▸ **TASK TO CARRY OUT**
Present all the rows below as a Markdown table with the columns No. and Line, numbering each line and skipping blank lines. Leave the pictures out of the answer.

▸ **SOURCE DATA**
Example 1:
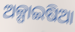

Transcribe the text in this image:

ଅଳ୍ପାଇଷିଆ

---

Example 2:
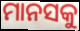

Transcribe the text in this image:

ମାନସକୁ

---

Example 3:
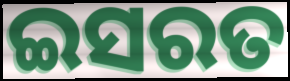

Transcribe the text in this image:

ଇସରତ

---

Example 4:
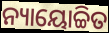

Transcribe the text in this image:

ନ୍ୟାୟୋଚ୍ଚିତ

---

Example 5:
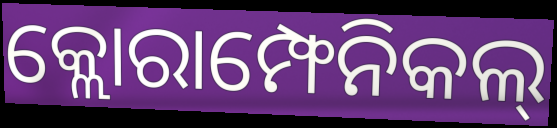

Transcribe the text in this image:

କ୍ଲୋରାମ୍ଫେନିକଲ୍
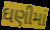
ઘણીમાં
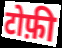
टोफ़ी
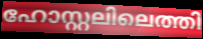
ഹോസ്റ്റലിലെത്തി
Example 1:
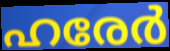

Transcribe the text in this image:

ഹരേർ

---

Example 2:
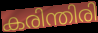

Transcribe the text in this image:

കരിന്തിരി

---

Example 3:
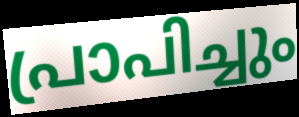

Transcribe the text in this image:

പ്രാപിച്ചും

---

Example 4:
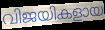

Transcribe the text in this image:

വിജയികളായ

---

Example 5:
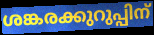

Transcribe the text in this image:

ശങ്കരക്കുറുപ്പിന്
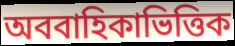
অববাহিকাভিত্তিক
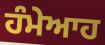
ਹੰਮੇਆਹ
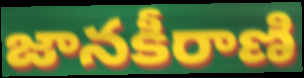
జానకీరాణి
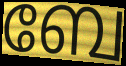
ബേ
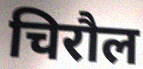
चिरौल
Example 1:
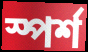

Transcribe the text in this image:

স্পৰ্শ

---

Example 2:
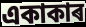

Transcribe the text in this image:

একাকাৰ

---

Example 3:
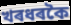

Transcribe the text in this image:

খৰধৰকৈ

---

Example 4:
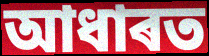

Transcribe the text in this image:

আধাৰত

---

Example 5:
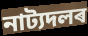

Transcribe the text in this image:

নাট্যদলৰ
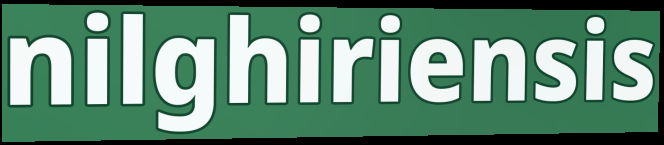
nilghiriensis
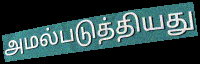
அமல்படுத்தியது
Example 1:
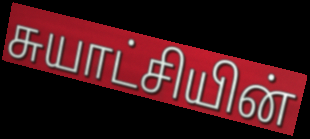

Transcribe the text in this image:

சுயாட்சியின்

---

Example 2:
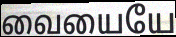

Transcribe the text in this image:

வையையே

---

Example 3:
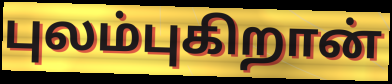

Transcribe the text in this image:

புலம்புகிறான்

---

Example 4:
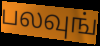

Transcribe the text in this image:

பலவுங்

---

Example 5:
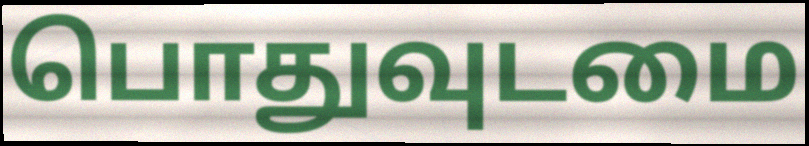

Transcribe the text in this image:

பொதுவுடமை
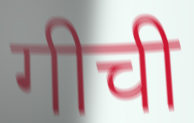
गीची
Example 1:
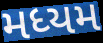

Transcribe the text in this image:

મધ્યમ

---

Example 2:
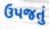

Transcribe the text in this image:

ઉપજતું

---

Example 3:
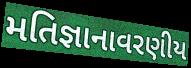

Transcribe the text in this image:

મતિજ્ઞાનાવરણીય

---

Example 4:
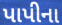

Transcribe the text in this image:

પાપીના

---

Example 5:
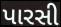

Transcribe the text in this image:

▸ **WORKED ANSWER**
| No. | Line |
|---|---|
| 1 | Example 1: |
| 2 | Transcribe the text in this image: |
| 3 | ଅଳ୍ପାଇଷିଆ |
| 4 | --- |
| 5 | Example 2: |
| 6 | Transcribe the text in this image: |
| 7 | ମାନସକୁ |
| 8 | --- |
| 9 | Example 3: |
| 10 | Transcribe the text in this image: |
| 11 | ଇସରତ |
| 12 | --- |
| 13 | Example 4: |
| 14 | Transcribe the text in this image: |
| 15 | ନ୍ୟାୟୋଚ୍ଚିତ |
| 16 | --- |
| 17 | Example 5: |
| 18 | Transcribe the text in this image: |
| 19 | କ୍ଲୋରାମ୍ଫେନିକଲ୍ |
| 20 | ઘણીમાં |
| 21 | टोफ़ी |
| 22 | ഹോസ്റ്റലിലെത്തി |
| 23 | Example 1: |
| 24 | Transcribe the text in this image: |
| 25 | ഹരേർ |
| 26 | --- |
| 27 | Example 2: |
| 28 | Transcribe the text in this image: |
| 29 | കരിന്തിരി |
| 30 | --- |
| 31 | Example 3: |
| 32 | Transcribe the text in this image: |
| 33 | പ്രാപിച്ചും |
| 34 | --- |
| 35 | Example 4: |
| 36 | Transcribe the text in this image: |
| 37 | വിജയികളായ |
| 38 | --- |
| 39 | Example 5: |
| 40 | Transcribe the text in this image: |
| 41 | ശങ്കരക്കുറുപ്പിന് |
| 42 | অববাহিকাভিত্তিক |
| 43 | ਹੰਮੇਆਹ |
| 44 | జానకీరాణి |
| 45 | ബേ |
| 46 | चिरौल |
| 47 | Example 1: |
| 48 | Transcribe the text in this image: |
| 49 | স্পৰ্শ |
| 50 | --- |
| 51 | Example 2: |
| 52 | Transcribe the text in this image: |
| 53 | একাকাৰ |
| 54 | --- |
| 55 | Example 3: |
| 56 | Transcribe the text in this image: |
| 57 | খৰধৰকৈ |
| 58 | --- |
| 59 | Example 4: |
| 60 | Transcribe the text in this image: |
| 61 | আধাৰত |
| 62 | --- |
| 63 | Example 5: |
| 64 | Transcribe the text in this image: |
| 65 | নাট্যদলৰ |
| 66 | nilghiriensis |
| 67 | அமல்படுத்தியது |
| 68 | Example 1: |
| 69 | Transcribe the text in this image: |
| 70 | சுயாட்சியின் |
| 71 | --- |
| 72 | Example 2: |
| 73 | Transcribe the text in this image: |
| 74 | வையையே |
| 75 | --- |
| 76 | Example 3: |
| 77 | Transcribe the text in this image: |
| 78 | புலம்புகிறான் |
| 79 | --- |
| 80 | Example 4: |
| 81 | Transcribe the text in this image: |
| 82 | பலவுங் |
| 83 | --- |
| 84 | Example 5: |
| 85 | Transcribe the text in this image: |
| 86 | பொதுவுடமை |
| 87 | गीची |
| 88 | Example 1: |
| 89 | Transcribe the text in this image: |
| 90 | મધ્યમ |
| 91 | --- |
| 92 | Example 2: |
| 93 | Transcribe the text in this image: |
| 94 | ઉપજતું |
| 95 | --- |
| 96 | Example 3: |
| 97 | Transcribe the text in this image: |
| 98 | મતિજ્ઞાનાવરણીય |
| 99 | --- |
| 100 | Example 4: |
| 101 | Transcribe the text in this image: |
| 102 | પાપીના |
| 103 | --- |
| 104 | Example 5: |
| 105 | Transcribe the text in this image: |